5) If someone emails you an attachment and you're not expecting it be wary and speak to them first. This is especially the case if the email says "open this, it's funny". It's probably been sent by a trojan/worm and your acquaintance has no idea they've been infected.

6) Don't post your entire life on Facebook or other social networking sites, and try not to post your phone numbers online. In the case of the former it will probably lose you a potential job, or might lose you your job. In the case of the latter, it's just best to publish an email address for contact (that is not the same as your main one).

6 comments:

gammydodger said...

Thanks Dizzy, very valuable advice - I hope people read it and take action. From what I am seeing I doubt that the general public in the UK or the USA really understands the risks, particularly from their online activity (see Am I Being Stalked Online?). Maybe at the moment these risks are low, but it's only a matter of time before all the data about you online starts to get joined up - and then it'll be a different story.

I'm going a different direction - if Privacy is my right to manage who knows what about me, then I should be the owner and manager of my information online. And if much of the information about me out there is inaccurate, then perhaps it's my responsibility to correct it. So here's my personal solution Too Much Information. I worry about putting this information out there, but when I think about it, there's no more here than people already have.

Anonymous said...

Further to Dizzy's excellent advice a few more hints. Make certain that you have a working firewall - esp for OUTBOUND traffic. If your machine is compromised with some form of malware you would want to stop details being sent from your machine. This one if often forgotten. Get some of the many free tools that are available for protecting your system but make certain that they are reputable. I use AVG anti-virus, SpyBot S&D and Adaware (all from filehippo) and sweep you machine on a regular basis. Make certain that all security patches are installed.
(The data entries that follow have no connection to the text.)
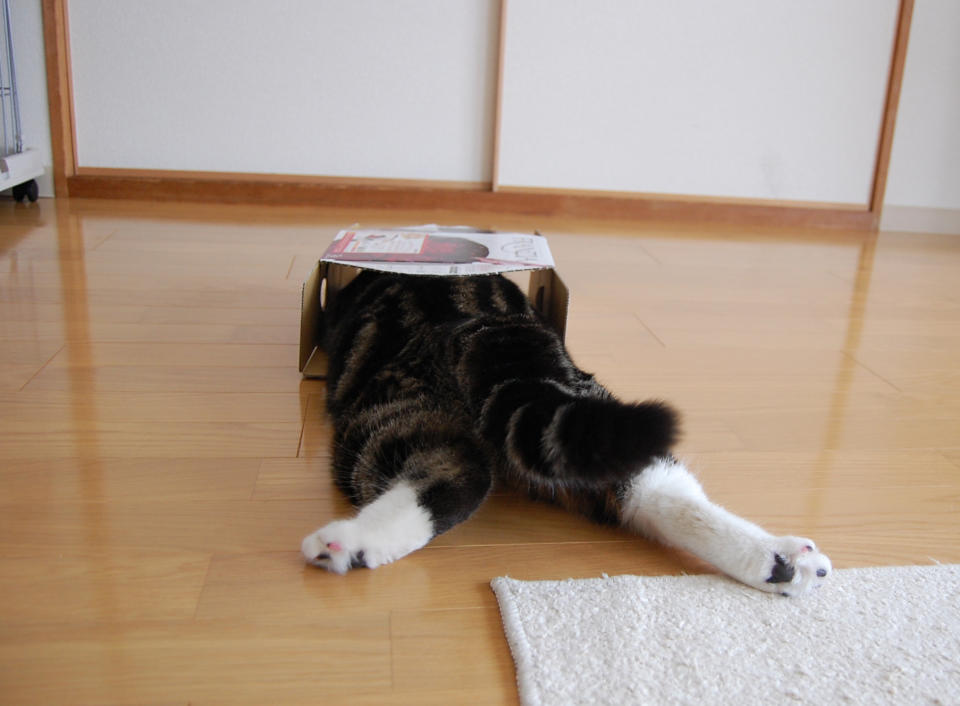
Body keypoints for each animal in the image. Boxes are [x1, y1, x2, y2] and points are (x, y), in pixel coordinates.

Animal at [302, 270, 832, 592]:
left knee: (452, 472)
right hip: (601, 429)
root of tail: (485, 325)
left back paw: (343, 545)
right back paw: (780, 561)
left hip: (385, 410)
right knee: (660, 492)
Don't write down your passwords anywhere ...

DIVINE said...

Compared to Windows is OSX (and linux?) much safer from malware, bots etc..?

Thanks

Rich Tee said...

You see some pillocks online suggesting that we must use our real names. My name is unusual and if I had used it on the net over the years it would be quite easy for somebody to find out everything I've said for years just by using Google. So no way am I ever going to do that.

Regarding Facebook, you should make your profile private and not fill in your date of birth. I would also recommend not filling the education or work history but that would spoil it for a lot of people. These can't be seen if your profile is private.

Ttony said...

And remember children, passwords are like underpants. Change them often, don't show them to anybody, and don't let even your best friends see them.

Anonymous said...

At present there is no question that Windows is much much more susceptible to attack than Un*x based systems. It is the sheer number of Windows targets that attracts the bad guys - monocultures always are more vulnerable than a mixed environment! This doesn't mean that Unix based systems are invulnerable - they are not. One or two Unix programs are notorious for security problems (sendmail for example) but the inate kernel protection offered by the operating system helps.